Pourtant, donc, la réussite du film tient à peu de choses car Godard a misé sur une improvisation totale en le réalisant : Pierrot le fou se distingue en effet par sa spontanéité narrative et sa liberté esthétique, dont la modernité reste intacte un demi-siècle plus tard.

L'histoire (ou ce qui en tient lieu) suit sa propre logique, souvent déterminée par des associations d'idées, similaire à un vaste collage qui accorde la même importance à des tableaux, des affiches publicitaires, des bandes dessinées et des citations littéraires. On ne peut faire plus décalé. Mais c'est cet assemblage hétéroclite qui donne son charme, son intensité et sa singularité au film, dans une dimension inégalée.

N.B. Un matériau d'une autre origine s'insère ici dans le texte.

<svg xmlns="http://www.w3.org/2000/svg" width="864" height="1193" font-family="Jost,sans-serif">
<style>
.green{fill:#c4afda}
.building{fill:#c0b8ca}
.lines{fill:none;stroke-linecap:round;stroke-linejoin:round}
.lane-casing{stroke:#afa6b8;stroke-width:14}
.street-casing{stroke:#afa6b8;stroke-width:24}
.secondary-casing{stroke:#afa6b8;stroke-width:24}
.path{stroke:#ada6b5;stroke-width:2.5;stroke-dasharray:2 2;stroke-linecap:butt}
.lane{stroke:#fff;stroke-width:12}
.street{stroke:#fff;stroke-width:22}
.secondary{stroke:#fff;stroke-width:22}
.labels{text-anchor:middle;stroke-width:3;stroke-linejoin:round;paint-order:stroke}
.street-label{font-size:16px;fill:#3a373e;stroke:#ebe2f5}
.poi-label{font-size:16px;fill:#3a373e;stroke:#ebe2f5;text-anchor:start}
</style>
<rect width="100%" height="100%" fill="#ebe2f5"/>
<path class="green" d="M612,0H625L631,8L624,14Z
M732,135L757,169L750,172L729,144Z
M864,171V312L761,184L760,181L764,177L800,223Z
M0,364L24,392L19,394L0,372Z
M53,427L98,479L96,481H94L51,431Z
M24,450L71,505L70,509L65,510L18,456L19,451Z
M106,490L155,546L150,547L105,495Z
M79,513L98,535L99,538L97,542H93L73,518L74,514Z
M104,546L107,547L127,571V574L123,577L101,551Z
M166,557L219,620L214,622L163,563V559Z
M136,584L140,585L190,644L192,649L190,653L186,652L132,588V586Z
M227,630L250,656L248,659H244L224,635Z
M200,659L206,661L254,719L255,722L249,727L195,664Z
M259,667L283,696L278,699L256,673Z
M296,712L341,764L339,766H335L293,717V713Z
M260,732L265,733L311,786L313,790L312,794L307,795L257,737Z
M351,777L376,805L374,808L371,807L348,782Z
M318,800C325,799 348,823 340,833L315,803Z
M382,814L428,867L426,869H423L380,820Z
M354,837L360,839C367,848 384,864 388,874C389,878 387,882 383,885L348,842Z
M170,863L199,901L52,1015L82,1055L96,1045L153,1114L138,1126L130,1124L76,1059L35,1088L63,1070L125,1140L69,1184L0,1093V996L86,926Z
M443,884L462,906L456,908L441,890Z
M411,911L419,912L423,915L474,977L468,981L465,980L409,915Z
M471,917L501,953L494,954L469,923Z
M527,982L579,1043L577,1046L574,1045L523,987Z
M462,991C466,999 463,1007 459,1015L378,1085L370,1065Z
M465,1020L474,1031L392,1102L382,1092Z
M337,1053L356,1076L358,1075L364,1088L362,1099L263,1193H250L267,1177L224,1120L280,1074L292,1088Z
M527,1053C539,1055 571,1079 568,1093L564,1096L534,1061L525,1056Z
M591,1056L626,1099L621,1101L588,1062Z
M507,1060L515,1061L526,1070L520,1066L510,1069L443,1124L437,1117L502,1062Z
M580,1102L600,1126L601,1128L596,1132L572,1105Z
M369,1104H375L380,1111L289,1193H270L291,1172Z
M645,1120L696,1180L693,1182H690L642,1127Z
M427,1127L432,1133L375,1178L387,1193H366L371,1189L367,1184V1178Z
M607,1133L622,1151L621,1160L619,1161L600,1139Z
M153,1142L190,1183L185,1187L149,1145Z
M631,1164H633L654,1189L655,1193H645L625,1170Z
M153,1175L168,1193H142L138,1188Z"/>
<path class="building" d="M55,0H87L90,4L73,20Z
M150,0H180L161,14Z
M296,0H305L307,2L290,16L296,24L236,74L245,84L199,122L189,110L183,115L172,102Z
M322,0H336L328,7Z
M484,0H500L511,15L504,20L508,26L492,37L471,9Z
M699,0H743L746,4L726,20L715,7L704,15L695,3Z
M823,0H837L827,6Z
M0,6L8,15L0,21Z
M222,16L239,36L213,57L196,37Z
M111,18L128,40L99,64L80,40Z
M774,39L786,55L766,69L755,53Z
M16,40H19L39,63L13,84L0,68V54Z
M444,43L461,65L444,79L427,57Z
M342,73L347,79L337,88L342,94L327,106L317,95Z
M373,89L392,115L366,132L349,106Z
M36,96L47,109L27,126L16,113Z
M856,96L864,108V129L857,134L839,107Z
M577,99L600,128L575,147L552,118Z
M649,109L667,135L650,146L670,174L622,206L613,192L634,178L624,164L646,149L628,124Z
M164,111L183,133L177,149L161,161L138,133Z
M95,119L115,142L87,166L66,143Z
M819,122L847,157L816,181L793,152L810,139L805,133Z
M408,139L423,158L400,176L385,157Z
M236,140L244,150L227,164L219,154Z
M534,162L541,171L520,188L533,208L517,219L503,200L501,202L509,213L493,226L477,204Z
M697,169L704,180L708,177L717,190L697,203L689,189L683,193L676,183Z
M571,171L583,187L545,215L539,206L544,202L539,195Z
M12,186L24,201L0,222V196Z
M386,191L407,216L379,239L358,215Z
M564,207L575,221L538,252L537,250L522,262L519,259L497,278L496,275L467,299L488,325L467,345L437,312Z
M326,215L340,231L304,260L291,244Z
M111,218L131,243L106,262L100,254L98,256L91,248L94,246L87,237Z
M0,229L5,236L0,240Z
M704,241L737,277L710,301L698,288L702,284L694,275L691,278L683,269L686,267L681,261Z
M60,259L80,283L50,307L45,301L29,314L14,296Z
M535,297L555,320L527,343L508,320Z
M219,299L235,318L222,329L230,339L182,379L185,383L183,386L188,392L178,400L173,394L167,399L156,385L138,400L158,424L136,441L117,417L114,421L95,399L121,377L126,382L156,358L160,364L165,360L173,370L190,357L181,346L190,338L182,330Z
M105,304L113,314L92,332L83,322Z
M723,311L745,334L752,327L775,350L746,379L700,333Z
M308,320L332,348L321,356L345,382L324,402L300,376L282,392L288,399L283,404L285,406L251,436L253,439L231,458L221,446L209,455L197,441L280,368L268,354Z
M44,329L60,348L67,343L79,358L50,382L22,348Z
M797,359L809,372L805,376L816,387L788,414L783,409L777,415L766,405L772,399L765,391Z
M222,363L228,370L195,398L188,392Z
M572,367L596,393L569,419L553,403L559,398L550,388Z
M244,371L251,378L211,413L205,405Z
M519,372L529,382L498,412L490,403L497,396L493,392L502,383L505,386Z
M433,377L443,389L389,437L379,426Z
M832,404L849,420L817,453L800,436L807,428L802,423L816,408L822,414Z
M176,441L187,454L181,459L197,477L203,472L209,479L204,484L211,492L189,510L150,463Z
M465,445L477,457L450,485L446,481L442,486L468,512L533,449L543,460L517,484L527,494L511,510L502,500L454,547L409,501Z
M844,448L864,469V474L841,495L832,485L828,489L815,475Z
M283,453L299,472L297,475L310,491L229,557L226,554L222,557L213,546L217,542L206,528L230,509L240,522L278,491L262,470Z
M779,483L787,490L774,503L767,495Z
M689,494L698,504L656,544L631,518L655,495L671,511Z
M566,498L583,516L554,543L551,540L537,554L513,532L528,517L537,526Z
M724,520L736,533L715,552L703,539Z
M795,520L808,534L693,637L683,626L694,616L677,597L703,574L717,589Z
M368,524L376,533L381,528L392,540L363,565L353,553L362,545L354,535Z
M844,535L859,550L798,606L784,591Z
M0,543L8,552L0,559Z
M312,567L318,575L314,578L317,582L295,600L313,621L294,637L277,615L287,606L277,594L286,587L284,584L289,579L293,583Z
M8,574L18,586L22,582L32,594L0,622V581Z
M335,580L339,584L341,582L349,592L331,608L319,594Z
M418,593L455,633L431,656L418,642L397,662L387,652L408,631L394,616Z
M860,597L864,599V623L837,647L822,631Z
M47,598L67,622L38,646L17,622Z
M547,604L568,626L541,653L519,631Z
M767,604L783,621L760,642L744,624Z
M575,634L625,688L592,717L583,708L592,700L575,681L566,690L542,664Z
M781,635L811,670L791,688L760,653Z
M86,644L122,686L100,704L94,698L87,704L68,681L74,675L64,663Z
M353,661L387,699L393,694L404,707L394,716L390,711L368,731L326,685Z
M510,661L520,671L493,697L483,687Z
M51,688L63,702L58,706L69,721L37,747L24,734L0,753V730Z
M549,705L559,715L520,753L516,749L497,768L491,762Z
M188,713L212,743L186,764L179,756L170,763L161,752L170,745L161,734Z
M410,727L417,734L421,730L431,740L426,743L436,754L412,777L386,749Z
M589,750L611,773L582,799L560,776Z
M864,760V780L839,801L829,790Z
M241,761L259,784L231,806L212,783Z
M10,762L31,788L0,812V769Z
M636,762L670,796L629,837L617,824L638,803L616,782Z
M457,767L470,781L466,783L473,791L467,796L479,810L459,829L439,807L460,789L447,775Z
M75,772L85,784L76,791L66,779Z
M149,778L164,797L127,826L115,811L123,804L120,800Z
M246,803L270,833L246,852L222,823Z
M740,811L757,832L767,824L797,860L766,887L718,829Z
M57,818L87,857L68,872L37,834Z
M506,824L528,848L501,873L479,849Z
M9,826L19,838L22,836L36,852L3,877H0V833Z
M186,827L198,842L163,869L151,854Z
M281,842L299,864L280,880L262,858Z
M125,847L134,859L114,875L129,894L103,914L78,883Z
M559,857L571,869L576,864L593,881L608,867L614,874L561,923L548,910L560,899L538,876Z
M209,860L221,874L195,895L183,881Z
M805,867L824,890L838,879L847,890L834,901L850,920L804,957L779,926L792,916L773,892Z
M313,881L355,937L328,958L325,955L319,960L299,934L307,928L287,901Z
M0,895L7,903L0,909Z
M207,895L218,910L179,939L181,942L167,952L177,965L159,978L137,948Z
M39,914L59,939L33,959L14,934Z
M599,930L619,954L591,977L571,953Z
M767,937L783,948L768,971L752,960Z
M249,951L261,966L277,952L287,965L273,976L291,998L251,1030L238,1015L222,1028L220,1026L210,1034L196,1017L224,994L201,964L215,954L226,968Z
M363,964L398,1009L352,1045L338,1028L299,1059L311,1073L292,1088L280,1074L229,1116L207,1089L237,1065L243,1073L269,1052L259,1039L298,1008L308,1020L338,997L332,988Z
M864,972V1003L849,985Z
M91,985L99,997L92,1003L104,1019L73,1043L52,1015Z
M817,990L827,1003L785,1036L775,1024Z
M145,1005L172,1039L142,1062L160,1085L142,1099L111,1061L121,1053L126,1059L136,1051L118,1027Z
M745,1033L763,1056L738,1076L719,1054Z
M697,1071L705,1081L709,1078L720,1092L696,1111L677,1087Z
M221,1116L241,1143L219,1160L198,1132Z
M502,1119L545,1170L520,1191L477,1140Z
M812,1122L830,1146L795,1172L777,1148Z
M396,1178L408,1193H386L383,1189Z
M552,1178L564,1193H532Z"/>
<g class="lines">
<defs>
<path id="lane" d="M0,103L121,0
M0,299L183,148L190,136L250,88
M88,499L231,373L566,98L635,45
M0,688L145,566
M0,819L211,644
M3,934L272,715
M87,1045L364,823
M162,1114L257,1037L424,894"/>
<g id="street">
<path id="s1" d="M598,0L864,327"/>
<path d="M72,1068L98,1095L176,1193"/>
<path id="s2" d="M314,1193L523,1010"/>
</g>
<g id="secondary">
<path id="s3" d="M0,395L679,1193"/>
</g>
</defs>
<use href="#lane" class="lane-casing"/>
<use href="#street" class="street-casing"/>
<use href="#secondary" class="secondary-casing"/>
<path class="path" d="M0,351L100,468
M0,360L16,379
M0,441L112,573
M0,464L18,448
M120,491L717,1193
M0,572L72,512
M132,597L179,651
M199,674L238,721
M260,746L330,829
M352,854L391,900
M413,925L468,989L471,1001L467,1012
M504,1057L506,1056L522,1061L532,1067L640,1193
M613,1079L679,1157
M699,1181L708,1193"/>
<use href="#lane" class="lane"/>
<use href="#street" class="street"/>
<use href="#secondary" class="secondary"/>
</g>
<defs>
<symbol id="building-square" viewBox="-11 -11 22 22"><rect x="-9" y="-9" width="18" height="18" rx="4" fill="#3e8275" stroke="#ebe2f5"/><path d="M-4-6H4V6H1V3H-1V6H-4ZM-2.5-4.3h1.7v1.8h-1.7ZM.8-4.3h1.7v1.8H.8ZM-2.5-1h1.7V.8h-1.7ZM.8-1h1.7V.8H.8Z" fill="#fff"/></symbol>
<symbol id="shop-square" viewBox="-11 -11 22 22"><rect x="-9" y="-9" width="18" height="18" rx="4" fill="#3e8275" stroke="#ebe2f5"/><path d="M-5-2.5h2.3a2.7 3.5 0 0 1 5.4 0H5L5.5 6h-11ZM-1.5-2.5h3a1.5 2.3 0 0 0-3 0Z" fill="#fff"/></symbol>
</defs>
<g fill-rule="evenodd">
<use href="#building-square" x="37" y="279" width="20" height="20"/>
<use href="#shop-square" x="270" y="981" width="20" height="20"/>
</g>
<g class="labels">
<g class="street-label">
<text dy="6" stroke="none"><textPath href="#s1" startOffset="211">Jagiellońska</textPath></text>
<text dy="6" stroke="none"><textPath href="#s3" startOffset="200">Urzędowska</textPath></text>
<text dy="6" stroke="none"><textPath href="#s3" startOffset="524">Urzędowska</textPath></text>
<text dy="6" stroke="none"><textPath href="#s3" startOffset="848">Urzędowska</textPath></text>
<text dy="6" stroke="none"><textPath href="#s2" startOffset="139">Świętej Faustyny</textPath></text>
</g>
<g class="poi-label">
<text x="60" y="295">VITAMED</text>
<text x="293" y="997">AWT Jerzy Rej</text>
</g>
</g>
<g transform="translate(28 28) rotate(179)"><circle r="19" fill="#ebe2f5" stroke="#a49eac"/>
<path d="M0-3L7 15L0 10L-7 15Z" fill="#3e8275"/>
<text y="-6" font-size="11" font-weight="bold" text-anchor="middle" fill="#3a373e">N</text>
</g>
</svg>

Pierrot le fou est un flot d'images fortes suscitant chez le spectateur davantage ses sens que son intelligence : le récit passe d'un genre à l'autre, du polar à la comédie, du musical au drame, de l'aventure au drame. Godard s'autorise tout : ici un clin d'oeil aux Pieds nickelés, là une pantomime satirique contre la guerre au Vietnam, et ces licences poétiques passent comme une lettre à la poste car elles sont abordées avec une légèreté et un dynamisme tourbillonnants.

Cinéphile éclectique, le scénariste-réalisateur invite même une de ses idoles, Samuel Fuller, qui livre sa définition du  7ème Art : "un champ de bataille, avec l'amour, la haine, l'action, la violence, la mort. En un mot : l'émotion." Cette citation anticipe la trajectoire fulgurante et tragique de Ferdinand et Marianne mais indique aussi la réflexion que Godard fait sur lui-même dans sa quête de nouvelles façons de raconter et filmer, de stimuler le public : le film devient alors une confrontation entre l'artiste et son art, une critique filmée du cinéma.

A plusieurs reprises, les personnages principaux s'adressent directement au spectateur, déchirant le voile entre fiction et réalité, nous prenant à témoin, rappelant aussi l'aspect profondément ludique du cinéma de Godard, mais insistant aussi sur la complexité de son entreprise, où il se confie sur sa vie privée (son couple avec Anna Karina volait en éclats comme celui de Ferdinand et Marianne), ses opinions sur la situation culturelle, sociale, économique et politique en 1965, à la manière d'un journal intime dont certains passages seraient cryptés. Il se pose ainsi autant en chroniqueur qu'en cinéaste.

Enfin, Pierrot le fou est un film terriblement romantique, séduisant et solaire, qui met en valeur le talent de ses deux interprètes : Anna Karina incarne avec vivacité et charme Marianne Renoir, dont les prénom et nom renvoient à la figure allégorique de la République française et au peintre Auguste Renoir et son fils cinéaste Jean. Jean-Paul Belmondo est également formidable de vulnérabilité, tel qu'on le pressentait déjà dans A bout de souffle (1960), derrière ses manières brusques de canaille. Son Ferdinand, que Marianne appelle sans cesse Pierrot, comme le clown, est un penseur mélancolique dont le conflit est inévitable avec son amante plus concrète et sensuelle. Un couple mythique, qui éclipse le reste de la distribution (à l'exception de Raymond Devos, dans une scène extraordinaire où Godard le laissa libre car l'humoriste s'avéra incapable de jouer autre chose que ses propres textes). Les plus attentifs repéreront également Jean-Pierre Léaud (spectateur dans une salle de cinéma où Ferdinand regarde distraitement les actualités)...

Sublimé par la photographie radieuse de Raoul Coutard, sur la partition magnifique d'Antoine Duhamel, filmé en Cinémascope, ce chef d'oeuvre a bénéficié d'une restauration exceptionnelle (la version diffusée hier soir sur Arte).